Texte proposé:
::::::::

Je continue le récit de mes pérégrinations à l’An, avant-dernier épisode avant les congés que j’attends avec impatience en vérité.

Ma vie de député

Ça y est je crois que je suis à peu près au point et que je vois le bout de la tonne d’administratif à réaliser quand on devient député.e (un peu de compassion pour ceux qui ont déclaré une phobie administrative, même si c’était sans doute pour d’autres raisons ). Il faut savoir par exemple, que la.le député.e a un régime de sécurité sociale différent (les fameux régimes spéciaux) et une complémentaire santé.Beaucoup de choses changent donc.

Dans le registre de ces démarches, je n’ai pas encore totalement arrêté mon choix quant à mon actuelle activité professionnelle. Je fais de la formation et du conseil en tant qu’entrepreneur salarié d’une coopérative (dont je suis également sociétaire). J’ai interrogé le déontologue de l’An pour identifier d’éventuelles incompatibilités. Si bien entendu, je vais cruellement manquer de temps, le fait de garder un pied dans une activité professionnelle, même minime, permet de « rester au contact » de la réalité, au moins celle dans laquelle, on agit professionnellement. Cela ne serait donc qu’occasionnel. J’interviens beaucoup sur les questions de démocratie, d’organisation sous l’angle de la démocratie et il me plairait néanmoins de pouvoir le faire de temps à autre. Un choix à faire donc.

::::::::

Données fournies:
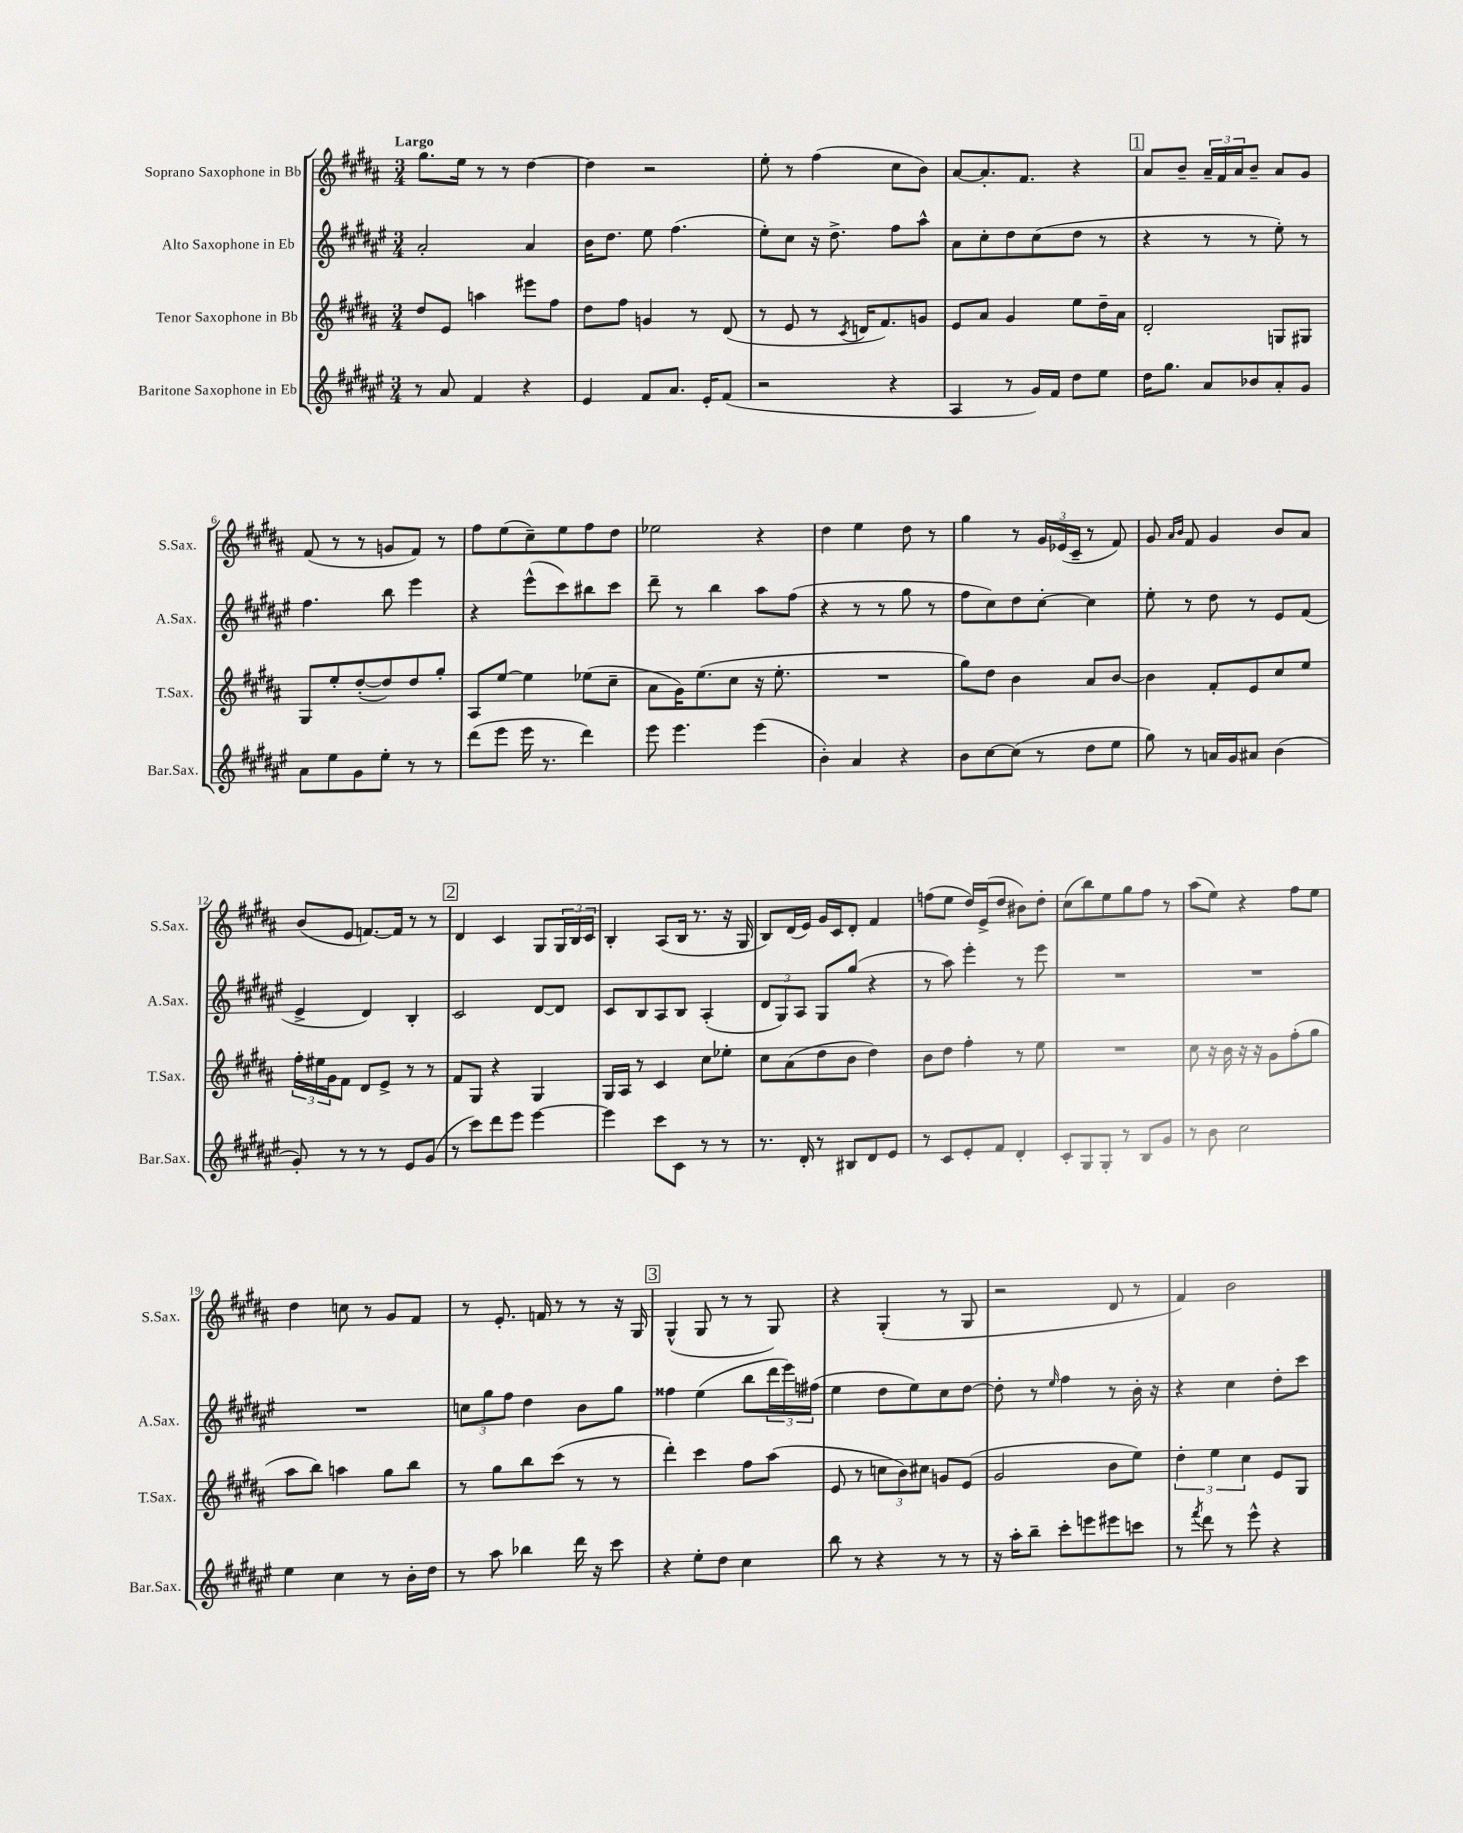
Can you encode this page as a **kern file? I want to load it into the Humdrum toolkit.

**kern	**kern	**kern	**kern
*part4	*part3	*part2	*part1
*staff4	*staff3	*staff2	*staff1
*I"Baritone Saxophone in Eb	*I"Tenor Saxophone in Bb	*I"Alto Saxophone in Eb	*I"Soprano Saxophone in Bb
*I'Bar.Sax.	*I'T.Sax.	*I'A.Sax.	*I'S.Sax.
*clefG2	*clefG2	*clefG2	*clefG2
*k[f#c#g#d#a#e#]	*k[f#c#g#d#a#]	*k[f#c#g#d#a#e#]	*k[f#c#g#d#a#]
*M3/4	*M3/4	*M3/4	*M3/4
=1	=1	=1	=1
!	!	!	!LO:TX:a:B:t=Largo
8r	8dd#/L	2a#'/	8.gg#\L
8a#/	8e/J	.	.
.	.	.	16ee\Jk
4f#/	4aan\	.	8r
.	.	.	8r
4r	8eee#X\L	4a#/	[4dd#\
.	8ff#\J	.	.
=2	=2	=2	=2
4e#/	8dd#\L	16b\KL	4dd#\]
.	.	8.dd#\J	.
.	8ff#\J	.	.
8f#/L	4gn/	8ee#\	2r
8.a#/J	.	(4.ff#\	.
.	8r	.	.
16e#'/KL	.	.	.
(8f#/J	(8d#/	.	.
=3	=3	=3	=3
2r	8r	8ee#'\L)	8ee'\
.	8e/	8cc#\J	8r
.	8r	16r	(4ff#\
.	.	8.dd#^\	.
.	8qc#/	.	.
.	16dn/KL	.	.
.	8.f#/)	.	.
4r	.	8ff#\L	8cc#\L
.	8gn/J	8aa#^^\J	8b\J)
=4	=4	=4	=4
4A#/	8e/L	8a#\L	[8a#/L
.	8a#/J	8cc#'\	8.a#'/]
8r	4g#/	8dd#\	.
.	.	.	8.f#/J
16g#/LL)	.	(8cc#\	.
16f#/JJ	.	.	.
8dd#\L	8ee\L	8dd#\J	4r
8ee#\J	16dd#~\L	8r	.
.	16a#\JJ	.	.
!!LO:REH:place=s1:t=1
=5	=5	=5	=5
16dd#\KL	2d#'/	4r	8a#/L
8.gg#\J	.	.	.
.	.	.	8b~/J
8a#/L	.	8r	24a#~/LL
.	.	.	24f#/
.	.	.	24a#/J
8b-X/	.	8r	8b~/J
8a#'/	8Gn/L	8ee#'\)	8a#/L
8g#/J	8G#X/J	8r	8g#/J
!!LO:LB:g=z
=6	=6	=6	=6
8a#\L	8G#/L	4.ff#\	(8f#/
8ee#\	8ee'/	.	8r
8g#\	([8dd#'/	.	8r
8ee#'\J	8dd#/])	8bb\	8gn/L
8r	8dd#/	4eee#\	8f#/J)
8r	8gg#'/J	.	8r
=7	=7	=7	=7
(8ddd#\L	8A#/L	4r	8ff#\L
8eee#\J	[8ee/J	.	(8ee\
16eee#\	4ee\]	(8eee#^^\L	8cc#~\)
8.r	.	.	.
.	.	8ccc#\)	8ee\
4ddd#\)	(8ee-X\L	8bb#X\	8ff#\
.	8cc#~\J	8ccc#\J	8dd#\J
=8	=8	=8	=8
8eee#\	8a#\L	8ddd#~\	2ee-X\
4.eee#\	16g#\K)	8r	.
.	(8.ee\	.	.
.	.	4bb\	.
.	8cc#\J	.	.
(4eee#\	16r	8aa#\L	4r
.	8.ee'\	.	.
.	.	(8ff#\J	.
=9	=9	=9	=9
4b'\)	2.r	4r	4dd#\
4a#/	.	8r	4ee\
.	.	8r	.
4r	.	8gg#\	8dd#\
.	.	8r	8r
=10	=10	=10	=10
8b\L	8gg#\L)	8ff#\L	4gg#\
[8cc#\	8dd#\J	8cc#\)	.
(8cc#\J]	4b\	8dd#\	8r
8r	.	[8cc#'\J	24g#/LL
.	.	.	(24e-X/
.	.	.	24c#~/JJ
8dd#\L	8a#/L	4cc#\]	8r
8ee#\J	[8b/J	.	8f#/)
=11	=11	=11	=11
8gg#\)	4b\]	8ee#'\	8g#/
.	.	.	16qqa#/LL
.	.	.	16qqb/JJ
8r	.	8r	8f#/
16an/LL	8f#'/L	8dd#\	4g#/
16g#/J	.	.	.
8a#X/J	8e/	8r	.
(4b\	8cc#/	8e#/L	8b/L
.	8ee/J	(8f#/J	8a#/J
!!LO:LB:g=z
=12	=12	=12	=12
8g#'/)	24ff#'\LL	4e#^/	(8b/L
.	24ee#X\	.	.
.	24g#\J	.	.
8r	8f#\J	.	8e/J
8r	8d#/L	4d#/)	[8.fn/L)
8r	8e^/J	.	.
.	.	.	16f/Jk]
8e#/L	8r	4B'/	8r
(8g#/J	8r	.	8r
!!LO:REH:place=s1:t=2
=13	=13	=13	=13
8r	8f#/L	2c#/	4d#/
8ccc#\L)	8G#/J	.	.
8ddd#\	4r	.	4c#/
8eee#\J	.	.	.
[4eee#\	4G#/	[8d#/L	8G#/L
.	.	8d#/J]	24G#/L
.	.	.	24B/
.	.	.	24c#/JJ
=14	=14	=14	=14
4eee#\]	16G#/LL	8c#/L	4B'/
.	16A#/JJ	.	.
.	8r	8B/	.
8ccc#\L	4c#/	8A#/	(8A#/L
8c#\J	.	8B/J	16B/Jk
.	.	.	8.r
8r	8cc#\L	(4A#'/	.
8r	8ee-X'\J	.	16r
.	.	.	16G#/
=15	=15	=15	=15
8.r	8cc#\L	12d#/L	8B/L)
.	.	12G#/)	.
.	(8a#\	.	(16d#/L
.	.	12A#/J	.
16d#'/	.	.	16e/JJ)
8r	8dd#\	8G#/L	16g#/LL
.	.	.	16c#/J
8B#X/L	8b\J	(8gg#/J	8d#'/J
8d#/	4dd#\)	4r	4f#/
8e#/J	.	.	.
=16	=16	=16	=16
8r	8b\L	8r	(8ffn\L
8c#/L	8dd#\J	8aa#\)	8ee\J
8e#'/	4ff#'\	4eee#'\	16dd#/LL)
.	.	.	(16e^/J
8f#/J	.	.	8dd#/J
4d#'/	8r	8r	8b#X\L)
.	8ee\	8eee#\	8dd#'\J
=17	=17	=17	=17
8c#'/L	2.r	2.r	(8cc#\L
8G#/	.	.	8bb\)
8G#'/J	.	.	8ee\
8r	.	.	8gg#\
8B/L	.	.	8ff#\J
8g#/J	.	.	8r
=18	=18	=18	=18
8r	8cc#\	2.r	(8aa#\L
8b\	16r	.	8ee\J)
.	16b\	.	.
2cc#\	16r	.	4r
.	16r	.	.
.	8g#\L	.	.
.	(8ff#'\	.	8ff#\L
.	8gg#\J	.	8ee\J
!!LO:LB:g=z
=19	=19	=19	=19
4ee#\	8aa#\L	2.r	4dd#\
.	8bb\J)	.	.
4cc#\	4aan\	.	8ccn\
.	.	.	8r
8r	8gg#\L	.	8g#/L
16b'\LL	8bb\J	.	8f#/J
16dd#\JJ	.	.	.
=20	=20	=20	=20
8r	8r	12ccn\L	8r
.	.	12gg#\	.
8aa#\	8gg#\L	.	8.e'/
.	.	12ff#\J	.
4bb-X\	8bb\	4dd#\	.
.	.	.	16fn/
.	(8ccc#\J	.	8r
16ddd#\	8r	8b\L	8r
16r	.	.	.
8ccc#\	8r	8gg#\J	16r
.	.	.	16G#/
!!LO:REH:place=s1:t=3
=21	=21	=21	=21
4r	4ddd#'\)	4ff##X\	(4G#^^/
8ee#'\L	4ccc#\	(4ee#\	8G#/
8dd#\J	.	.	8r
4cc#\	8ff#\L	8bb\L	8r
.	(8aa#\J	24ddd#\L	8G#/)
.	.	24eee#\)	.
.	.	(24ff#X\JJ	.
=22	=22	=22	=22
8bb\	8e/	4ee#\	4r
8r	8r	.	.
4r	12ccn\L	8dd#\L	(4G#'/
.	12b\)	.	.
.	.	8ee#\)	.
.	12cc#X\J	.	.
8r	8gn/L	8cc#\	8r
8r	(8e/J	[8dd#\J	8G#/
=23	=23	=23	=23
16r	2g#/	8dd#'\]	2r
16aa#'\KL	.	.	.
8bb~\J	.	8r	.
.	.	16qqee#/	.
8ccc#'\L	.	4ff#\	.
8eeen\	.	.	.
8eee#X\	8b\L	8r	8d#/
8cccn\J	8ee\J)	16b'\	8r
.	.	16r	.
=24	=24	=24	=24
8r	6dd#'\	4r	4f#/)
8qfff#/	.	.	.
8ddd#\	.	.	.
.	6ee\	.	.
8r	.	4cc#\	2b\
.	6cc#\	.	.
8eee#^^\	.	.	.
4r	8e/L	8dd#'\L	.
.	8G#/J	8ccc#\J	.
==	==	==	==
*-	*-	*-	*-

::::::::

Consignes:
1 > Les affirmations suivantes concordent-elles avec le texte sur la vie de député ? Répondez par oui ou par non pour chacune, en citant les mots décisifs du texte.
(a) L'auteur exerce en tant qu'entrepreneur salarié d'une coopérative.
(b) L'auteur a déjà décidé d'abandonner son activité professionnelle.
(c) Le député relève du même régime de sécurité sociale que les autres salariés.
2 > Selon le texte sur la vie de député, qui l'auteur a-t-il consulté pour repérer d'éventuelles incompatibilités ?
3 > Poursuivez le texte sur la vie de député à partir de sa dernière phrase.

Réponses:
1 >
(a) Oui : « Je fais de la formation et du conseil en tant qu’entrepreneur salarié d’une coopérative »
(b) Non : « je n’ai pas encore totalement arrêté mon choix quant à mon actuelle activité professionnelle »
(c) Non : « la.le député.e a un régime de sécurité sociale différent »

2 > Le déontologue de l’An.

3 >
Autre dimension de la vie d’un.e député.e, c’est la gestion financière. Nous gérons plusieurs enveloppes ce qui suppose un peu d’anticipation et des choix.
Il y a une enveloppe appelée AFM (Avance de frais de mandat) qui permet de financer toutes les dépenses relatives à l’exécution du mandant (Permanence, frais de représentation, gerbes pour les cérémonies, déplacements, abonnement presse, prestations de service, com…). (5373 € par mois)

Nous disposons aussi d’une enveloppe Dotation Matérielles des Député.e.s pour l’année pour les frais de bureautique, téléphonie, informatique, envoie courrier, (18950 € par an). Enfin, le.la député.e dispose d’une enveloppe collaborateurs d’un montant de 10581 € pour financer les postes de collaborateurs. trices (pour payer le salaire brut soit net +20% en moyenne). Cette enveloppe permet le recrutement de 3 collaborateurs.trices à plein temps. J’ai fait le choix de garder une marge pour pouvoir augmenter les salaires ou verser des primes, accueillir des stagiaires ou CDD ou pour renforcer l’équipe en fin de mandat. Sachez que si je dépasse cette enveloppe, je peux prendre sur l’enveloppe DMD puis sur l’AFM, sous réserve que je ne dépense pas tout. Au bout du bout, je peux prendre aussi sur mon indemnité d’élu.

Je n’ai pas encore totalement établi les budgets de chacune de ces enveloppes mais je tiendrai à jour, sur mon prochain site internet, un état de l’usage de ces enveloppes que j’effectuerai.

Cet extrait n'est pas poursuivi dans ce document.